In modern times, Leonardo‘s legacy has been heavily examined and through the advancement of technology, and lighter, robust materials being created, scientists have attempted to create some of his designs that were found in his manuscripts.

In 1942 he drew perhaps one of the most famous and iconic pictures ever created, the ‘Vitruvian Man‘. It’s based on Roman’s architect Vitruvius, and represents the ‘perfect man‘.

• four fingers equal one palm

• four palms equal one foot

• six palms make one cubit

• four cubits equal a man’s height

• four cubits equal one pace

• 24 palms equal one man Source

As well as his inventions, medical and anatomy expertise, cartography skills, and his awareness of the scale of the planet, and that it was heliocentric and not geocentric like society believed (despite never making his knowledge public during his life, due to the power of the Catholic Church, and the inevitable claim of heresy if he announced his claims), he was also an extremely skilled artist and sculpture.
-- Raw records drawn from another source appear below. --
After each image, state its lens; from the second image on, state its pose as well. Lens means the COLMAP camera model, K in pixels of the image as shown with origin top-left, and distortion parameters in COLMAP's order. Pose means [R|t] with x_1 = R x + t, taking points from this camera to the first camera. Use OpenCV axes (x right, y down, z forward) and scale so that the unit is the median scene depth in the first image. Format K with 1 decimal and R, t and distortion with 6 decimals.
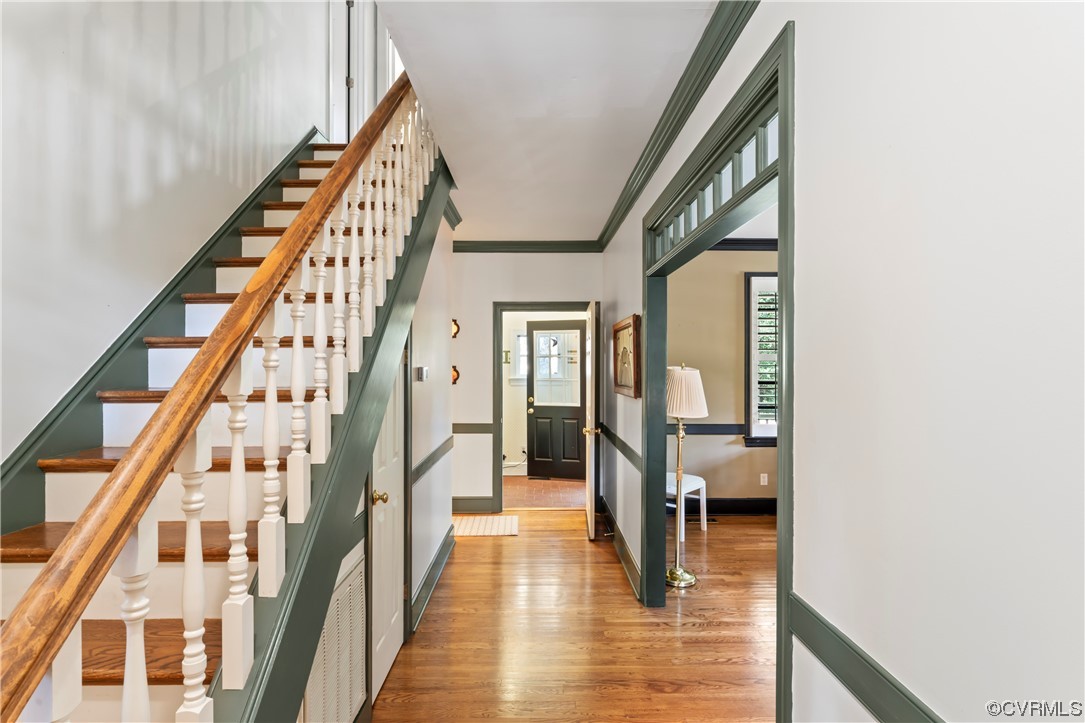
lens RADIAL K [[508.5, 0, 542.5], [0, 508.5, 361.5], [0, 0, 1]] dist [0.001672, 0.000293]
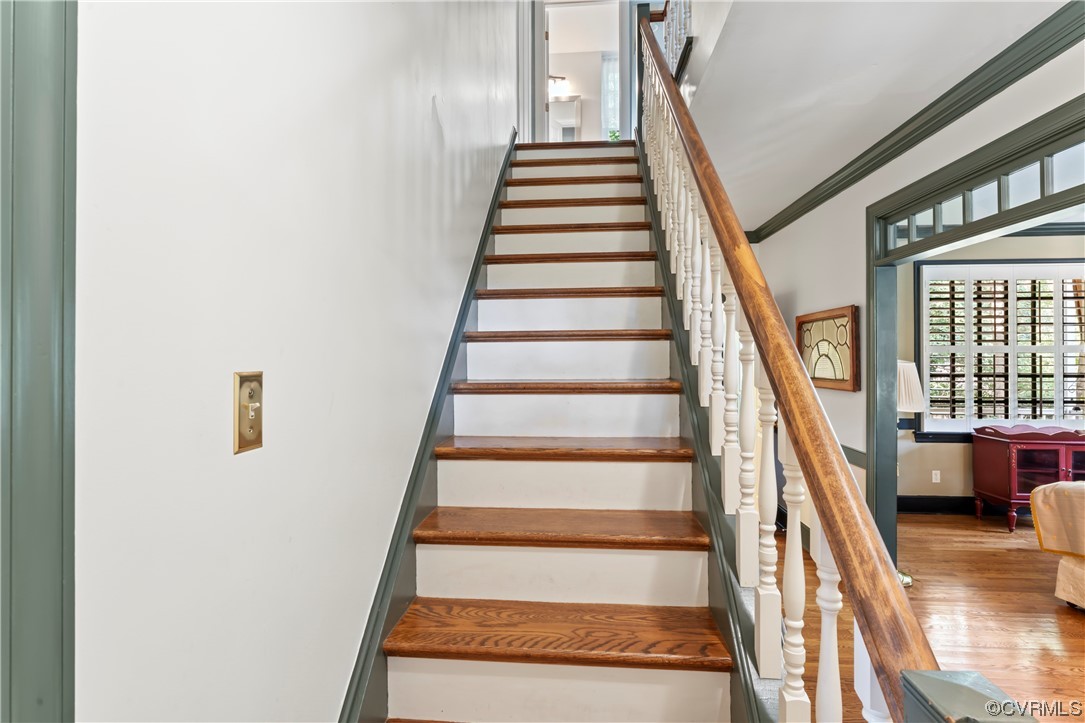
lens RADIAL K [[496.2, 0, 543.5], [0, 496.2, 355.8], [0, 0, 1]] dist [-0.001098, -0.000110]
pose [[0.995072, -0.003380, -0.099102, -0.248117], [0.003552, 0.999992, 0.001554, 0.000405], [0.099096, -0.001898, 0.995076, -0.002493]]
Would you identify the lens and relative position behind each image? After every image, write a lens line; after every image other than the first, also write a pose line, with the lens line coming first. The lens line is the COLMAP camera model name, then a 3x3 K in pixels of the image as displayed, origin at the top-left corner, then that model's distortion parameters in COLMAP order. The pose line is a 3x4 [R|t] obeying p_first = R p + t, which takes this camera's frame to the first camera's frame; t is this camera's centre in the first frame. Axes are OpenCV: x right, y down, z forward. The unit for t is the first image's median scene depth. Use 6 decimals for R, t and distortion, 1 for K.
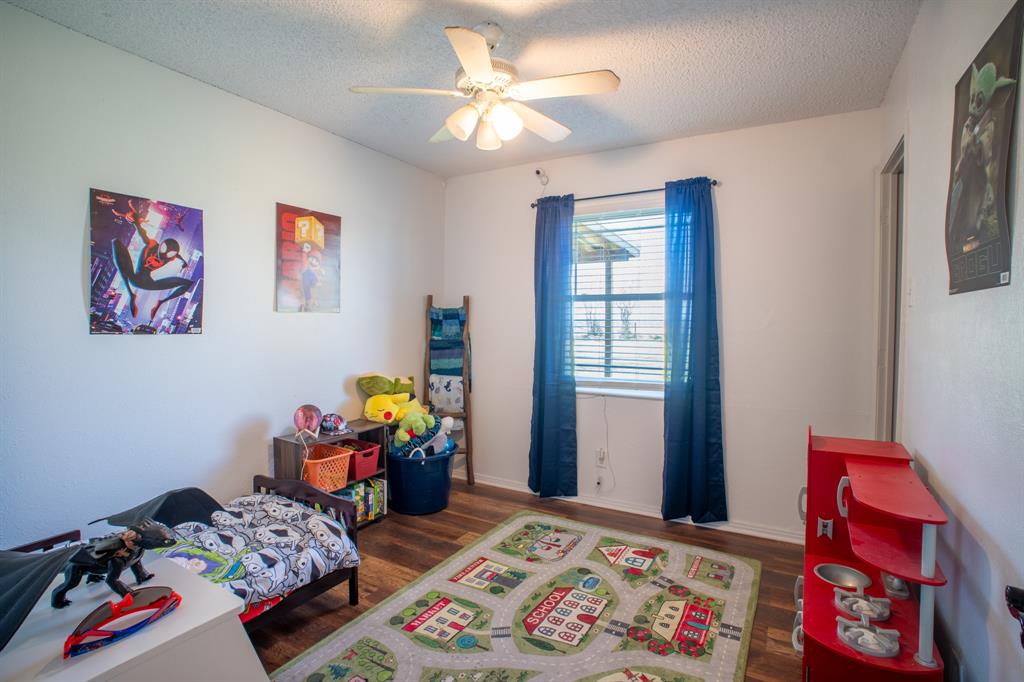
lens RADIAL K [[512.4, 0, 514.3], [0, 512.4, 325.6], [0, 0, 1]] dist [-0.003227, -0.000376]
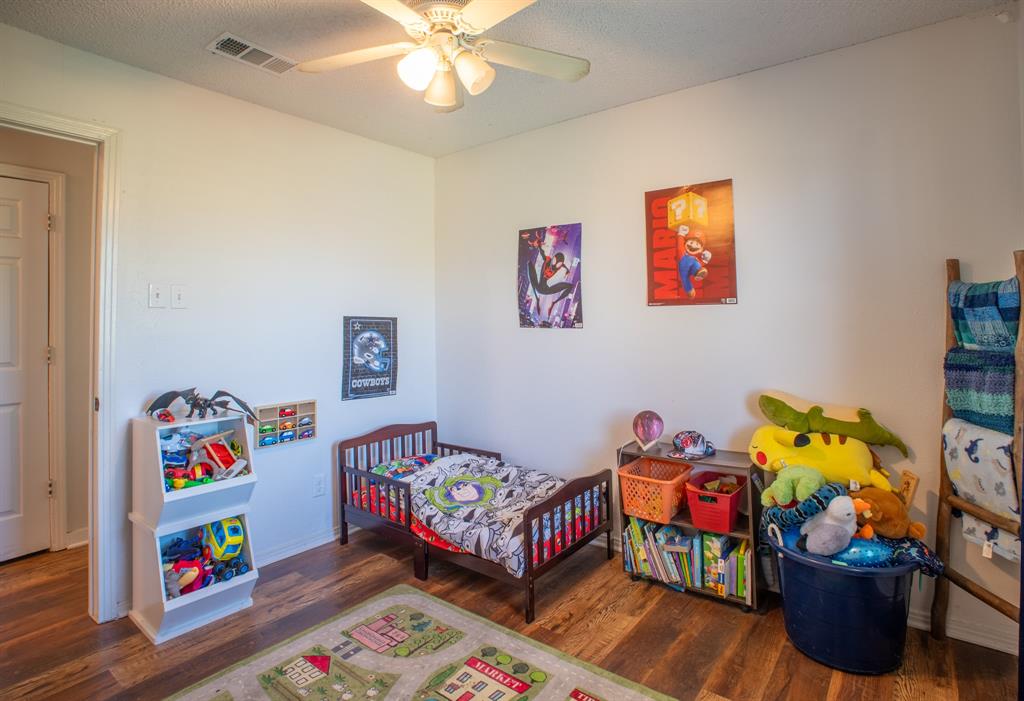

Perhaps one of the most famous paintings ever created is the Mona Lisa. I wasn’t going to bring this up as it’s so obvious and it’s always overshadowed everything else he did, but how can you write a retrospective of Da Vinci without mentioning the Mona Lisa?

The Mona Lisa is on permanent display at the Louvre in Paris, and in 1962 it was insured for $100,000,000. The way that inflation of currency works, it had an estimated value of $2,500,000,000 in 2014, making it easily the most valuable piece of artwork in history.

Due to his rigorous study of human anatomy he came to the conclusion that humans and monkeys were ‘almost of the same species’. He teaches this conclusion over 350 years before the Victorian, Charles Darwin, wrote ‘Origin of the Species‘. Some could argue that he came to this conclusion because of the similarity, but with being an expert on anatomy it seems more than just assumption.

The description of man, which includes that of such creatures as are almost of the same species, as Apes, Monkeys and the like, which are many” – Leonardo Da Vinci

Leonardo died at Château du Clos Lucé in 1519, at just aged 67. Historians are confident that his death was due to a stroke, and he was known to have kept up his scientific studies until his last moments. His estate, and belongings were passed over to his assistant, Melzi; Mona Lisa was given to one of Leonardo’s disciples, Gian Giacomo Caprotti (nicknamed Salai Little Devil‘).